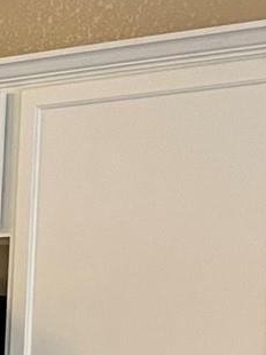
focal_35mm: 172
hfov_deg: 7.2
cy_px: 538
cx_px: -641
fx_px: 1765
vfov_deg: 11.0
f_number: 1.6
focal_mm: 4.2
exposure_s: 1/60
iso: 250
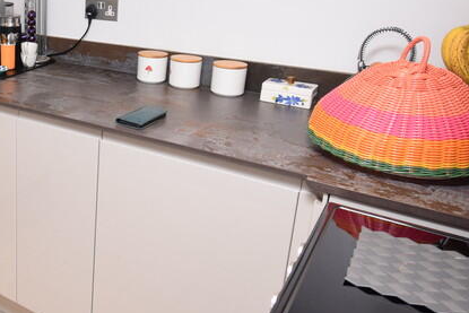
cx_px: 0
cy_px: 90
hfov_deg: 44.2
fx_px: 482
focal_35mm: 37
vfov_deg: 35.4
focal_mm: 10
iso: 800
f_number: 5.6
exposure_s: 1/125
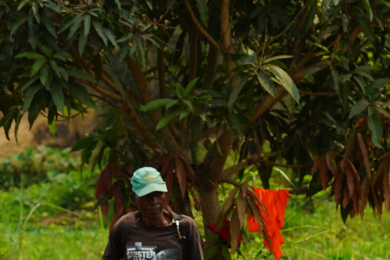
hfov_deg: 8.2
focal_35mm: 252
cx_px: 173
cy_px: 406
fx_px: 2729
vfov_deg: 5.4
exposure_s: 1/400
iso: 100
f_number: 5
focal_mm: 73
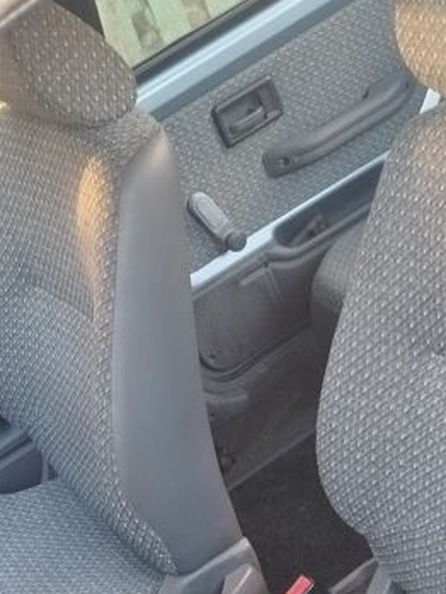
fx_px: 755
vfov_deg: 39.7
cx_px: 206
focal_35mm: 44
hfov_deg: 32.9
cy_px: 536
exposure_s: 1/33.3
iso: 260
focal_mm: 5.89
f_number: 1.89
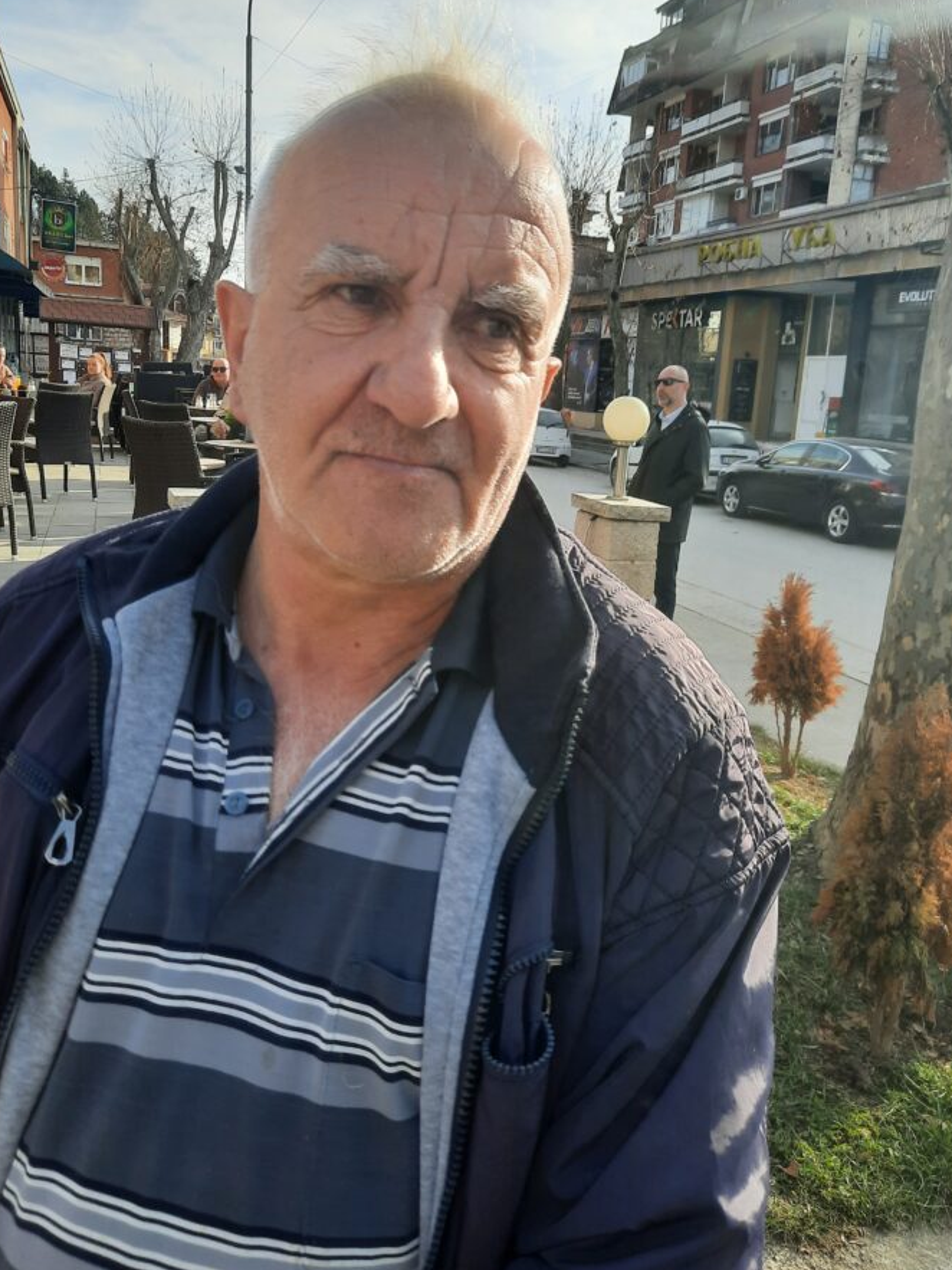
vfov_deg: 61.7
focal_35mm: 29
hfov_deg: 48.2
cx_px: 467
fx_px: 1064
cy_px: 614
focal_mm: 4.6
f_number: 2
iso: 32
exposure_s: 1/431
+--
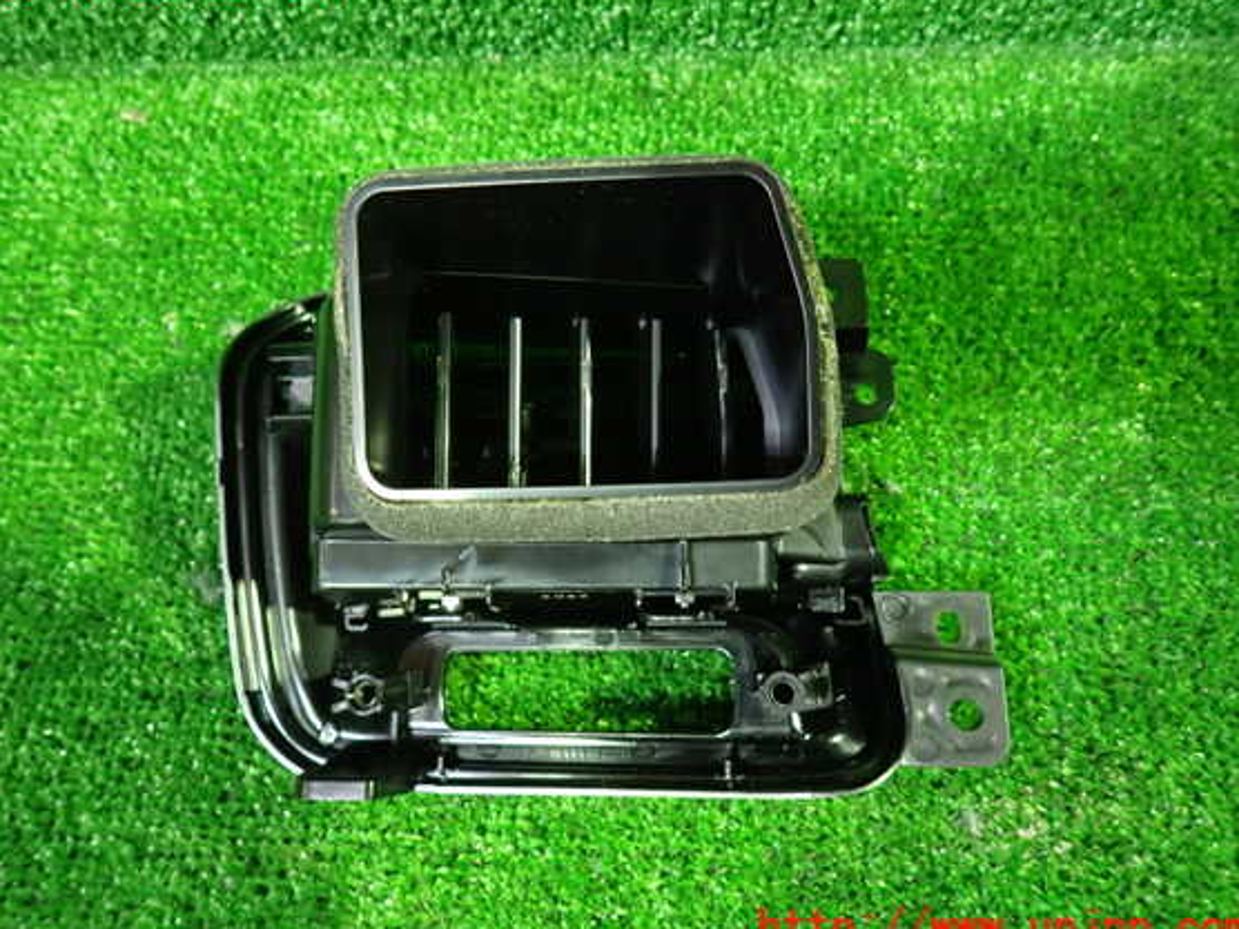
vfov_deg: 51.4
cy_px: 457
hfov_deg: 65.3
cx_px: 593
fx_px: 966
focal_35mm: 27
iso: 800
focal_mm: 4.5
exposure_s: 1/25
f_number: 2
+--
:: What you are asked to do ::
Write out, word for word, the stretch of entries that begins at the line with "focal_35mm: 172" and ends at the line with "exposure_s: 1/125". Pictures do not belong in it.

:: Answer to this problem ::
focal_35mm: 172
hfov_deg: 7.2
cy_px: 538
cx_px: -641
fx_px: 1765
vfov_deg: 11.0
f_number: 1.6
focal_mm: 4.2
exposure_s: 1/60
iso: 250
cx_px: 0
cy_px: 90
hfov_deg: 44.2
fx_px: 482
focal_35mm: 37
vfov_deg: 35.4
focal_mm: 10
iso: 800
f_number: 5.6
exposure_s: 1/125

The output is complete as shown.